04/01/2018 / By Ethan Huff
Almost every commercial pesticide product on the market today contains additives beyond just the primary active ingredients that are designed to “enhance” its potency. But these chemical adjuvants, or “inactive” ingredients, are almost never properly evaluated for safety, which new research published in the journal Frontiers in Public Health suggests is a serious public health threat.
These risk assessment “gaps” are a major problem, the paper explains, because they fail to take into account the potential dangers of these other ingredients. Not only are the ingredients themselves potentially problematic, but they also stand to make the primary active ingredient more dangerous, or even alter the way it functions.
The first of its kind to evaluate the risk assessment gaps concerning pesticide adjuvants, this comprehensive review calls on regulators to develop new standards that better protect the public against potential harm due to pesticide exposure. It also seeks to set the record straight on what people think they know about pesticide safety, which is likely skewed based on how it’s presented in the scientific literature.
“Exposure to environmental levels of some of these adjuvant mixtures can affect non-target organisms – and even can cause chronic human disease,” says Dr. Robin Mesnage from King’s College London, one of the paper’s co-authors. “Despite this, adjuvants are not currently subject to an acceptable daily intake and are not included in the health risk assessment of dietary exposures to pesticide residues.”

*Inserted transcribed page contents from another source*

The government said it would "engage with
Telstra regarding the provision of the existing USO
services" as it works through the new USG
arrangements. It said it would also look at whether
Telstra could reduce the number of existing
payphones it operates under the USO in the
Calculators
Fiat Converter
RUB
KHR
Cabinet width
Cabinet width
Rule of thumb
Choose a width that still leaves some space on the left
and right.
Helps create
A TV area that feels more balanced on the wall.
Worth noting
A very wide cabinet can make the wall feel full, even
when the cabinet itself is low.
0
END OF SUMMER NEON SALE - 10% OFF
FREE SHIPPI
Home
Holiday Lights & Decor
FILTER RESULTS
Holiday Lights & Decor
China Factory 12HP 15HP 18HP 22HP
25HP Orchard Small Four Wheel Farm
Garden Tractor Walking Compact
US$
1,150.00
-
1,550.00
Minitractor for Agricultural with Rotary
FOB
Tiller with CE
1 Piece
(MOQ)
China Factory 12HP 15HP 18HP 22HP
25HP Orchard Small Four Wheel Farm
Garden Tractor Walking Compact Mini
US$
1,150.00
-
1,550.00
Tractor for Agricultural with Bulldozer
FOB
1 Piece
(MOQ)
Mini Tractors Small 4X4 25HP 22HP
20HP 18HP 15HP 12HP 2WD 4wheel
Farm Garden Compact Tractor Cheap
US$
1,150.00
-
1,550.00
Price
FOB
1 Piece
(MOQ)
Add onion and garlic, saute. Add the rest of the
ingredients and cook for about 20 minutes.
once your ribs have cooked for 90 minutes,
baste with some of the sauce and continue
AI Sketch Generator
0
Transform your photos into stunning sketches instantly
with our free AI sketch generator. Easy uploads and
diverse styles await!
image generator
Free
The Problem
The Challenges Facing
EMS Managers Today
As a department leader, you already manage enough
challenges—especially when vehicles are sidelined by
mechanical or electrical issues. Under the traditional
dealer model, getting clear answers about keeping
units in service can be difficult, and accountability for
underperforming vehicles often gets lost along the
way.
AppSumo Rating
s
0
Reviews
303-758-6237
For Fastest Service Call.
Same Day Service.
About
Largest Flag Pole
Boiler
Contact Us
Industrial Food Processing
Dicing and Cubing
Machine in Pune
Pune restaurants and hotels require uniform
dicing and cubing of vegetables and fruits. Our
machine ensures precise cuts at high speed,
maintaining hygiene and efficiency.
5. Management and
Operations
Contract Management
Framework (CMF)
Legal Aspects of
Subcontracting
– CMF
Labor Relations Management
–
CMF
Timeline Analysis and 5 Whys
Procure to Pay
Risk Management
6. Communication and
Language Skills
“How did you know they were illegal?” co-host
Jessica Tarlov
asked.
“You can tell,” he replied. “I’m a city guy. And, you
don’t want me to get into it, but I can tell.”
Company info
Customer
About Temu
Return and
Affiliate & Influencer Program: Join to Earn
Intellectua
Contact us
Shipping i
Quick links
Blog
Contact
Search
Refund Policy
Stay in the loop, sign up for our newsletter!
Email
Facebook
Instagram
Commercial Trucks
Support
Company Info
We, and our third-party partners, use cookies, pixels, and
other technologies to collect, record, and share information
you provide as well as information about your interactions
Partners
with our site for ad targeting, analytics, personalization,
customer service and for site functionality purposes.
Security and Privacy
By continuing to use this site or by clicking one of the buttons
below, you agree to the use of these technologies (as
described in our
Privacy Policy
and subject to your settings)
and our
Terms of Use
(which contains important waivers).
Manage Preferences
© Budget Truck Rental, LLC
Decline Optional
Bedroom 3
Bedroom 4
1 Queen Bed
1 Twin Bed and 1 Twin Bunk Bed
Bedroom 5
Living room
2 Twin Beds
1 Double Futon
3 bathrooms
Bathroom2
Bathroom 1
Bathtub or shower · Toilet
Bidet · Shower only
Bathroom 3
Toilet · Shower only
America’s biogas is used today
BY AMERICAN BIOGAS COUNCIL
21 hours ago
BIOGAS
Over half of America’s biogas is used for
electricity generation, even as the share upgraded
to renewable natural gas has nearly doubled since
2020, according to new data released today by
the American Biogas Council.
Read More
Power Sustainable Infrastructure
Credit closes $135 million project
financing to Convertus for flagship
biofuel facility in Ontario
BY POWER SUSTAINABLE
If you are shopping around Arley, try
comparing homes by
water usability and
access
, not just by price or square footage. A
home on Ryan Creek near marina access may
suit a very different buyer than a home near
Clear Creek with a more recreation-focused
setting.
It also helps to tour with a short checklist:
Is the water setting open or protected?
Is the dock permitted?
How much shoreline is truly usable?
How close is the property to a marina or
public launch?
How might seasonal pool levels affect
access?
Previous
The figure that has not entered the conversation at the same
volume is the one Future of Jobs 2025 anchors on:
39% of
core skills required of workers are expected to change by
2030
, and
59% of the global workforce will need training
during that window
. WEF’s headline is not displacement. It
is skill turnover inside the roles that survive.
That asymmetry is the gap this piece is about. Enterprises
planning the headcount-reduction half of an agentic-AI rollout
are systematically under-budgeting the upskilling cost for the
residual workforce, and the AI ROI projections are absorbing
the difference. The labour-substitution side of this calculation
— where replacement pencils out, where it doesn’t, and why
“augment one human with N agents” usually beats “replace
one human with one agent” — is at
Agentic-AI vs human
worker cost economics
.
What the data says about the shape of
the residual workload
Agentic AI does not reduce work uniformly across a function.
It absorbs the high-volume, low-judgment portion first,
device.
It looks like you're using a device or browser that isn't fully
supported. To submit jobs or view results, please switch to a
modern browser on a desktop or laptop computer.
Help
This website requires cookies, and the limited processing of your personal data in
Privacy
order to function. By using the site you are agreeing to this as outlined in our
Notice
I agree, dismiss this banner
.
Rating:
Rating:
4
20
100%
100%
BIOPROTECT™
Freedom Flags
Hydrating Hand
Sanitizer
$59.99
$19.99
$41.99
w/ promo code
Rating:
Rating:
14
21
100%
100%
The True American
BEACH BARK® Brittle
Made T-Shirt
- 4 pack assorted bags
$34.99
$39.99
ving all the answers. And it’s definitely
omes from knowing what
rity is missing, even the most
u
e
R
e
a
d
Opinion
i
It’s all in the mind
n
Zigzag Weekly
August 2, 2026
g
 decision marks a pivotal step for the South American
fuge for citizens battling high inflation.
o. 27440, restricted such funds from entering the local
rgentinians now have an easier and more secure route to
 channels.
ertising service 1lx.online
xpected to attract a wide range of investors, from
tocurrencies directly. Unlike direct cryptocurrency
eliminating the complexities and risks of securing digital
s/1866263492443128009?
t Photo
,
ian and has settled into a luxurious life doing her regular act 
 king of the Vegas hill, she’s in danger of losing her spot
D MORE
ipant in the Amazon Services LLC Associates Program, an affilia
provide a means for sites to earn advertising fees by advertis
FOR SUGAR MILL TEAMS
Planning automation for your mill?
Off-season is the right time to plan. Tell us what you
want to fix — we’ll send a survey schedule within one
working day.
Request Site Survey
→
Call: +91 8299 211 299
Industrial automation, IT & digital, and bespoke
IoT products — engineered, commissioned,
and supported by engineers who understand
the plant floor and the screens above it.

To learn more about the dangers of pesticides, visit Pesticides.news.
Chemical adjuvants in pesticide formulas include everything from dyes, anti-foaming agents, and surfactants to potency boosters and even other pesticides. And as it currently stands from a legal perspective, pesticide manufacturers don’t even have to label what they all are, as regulatory guidelines allow for a blanket designator of “inactive ingredients.”
In many cases, these “inactive ingredients” comprise most of the formula, and yet aren’t subject to any regulatory scrutiny whatsoever – even when they’re 95 percent of what’s inside the bottle. This means that the full toxicity of a given pesticide formula is completely unknown, and could be far more toxic than the manufacturer is legally forced to admit.
“Currently, the health risk assessment of pesticides in the European Union and in the United States focuses almost exclusively on the active ingredient,” adds Dr. Mesnage. “Despite the known toxicity of adjuvants, they are regulated differently from active principles, with their toxic effects being generally ignored.”
It’s a similar situation with vaccines, which contain all sorts of chemicals adjuvants that have never been safety tested in conjunction with the primary active ingredient. One study that looked at aluminum hydroxide, a common vaccine adjuvant, found that it can cause neurological diseases like so-called “Gulf War Syndrome,” or GWS – and this is just in isolation.
Pesticides are no different, as their adjuvants can have a profound effect on the active ingredients. As part of the review, Dr. Mesnage and her colleagues looked at glyphosate, the primary active ingredient in Monsanto’s Roundup herbicide. What they discovered is that glyphosate becomes orders of magnitude more toxic as a result of all of the adjuvants added to the Roundup formula.
“Studies comparing the toxicity of commercial weed-killer formulations to that of glyphosate alone have shown that several formulations are up to 1,000 times more toxic than glyphosate on human cells,” says Dr. Mesnage. “We believe that the adjuvants are responsible for this additional toxic effect.”
Neonicotinoid insecticides are similarly suspect, as their adjuvants have been shown to result in mass bee deaths – not to mention the high levels of adjuvant residue that are being found in honey, pollen, and beeswax extracted from contaminated bees.
“Testing of whole pesticide formulations instead of just active ingredients alone would create a precautionary approach, ensuring that the guidance value for the pesticide is valid for the worst-case exposure scenario,” Dr. Mesnage concludes.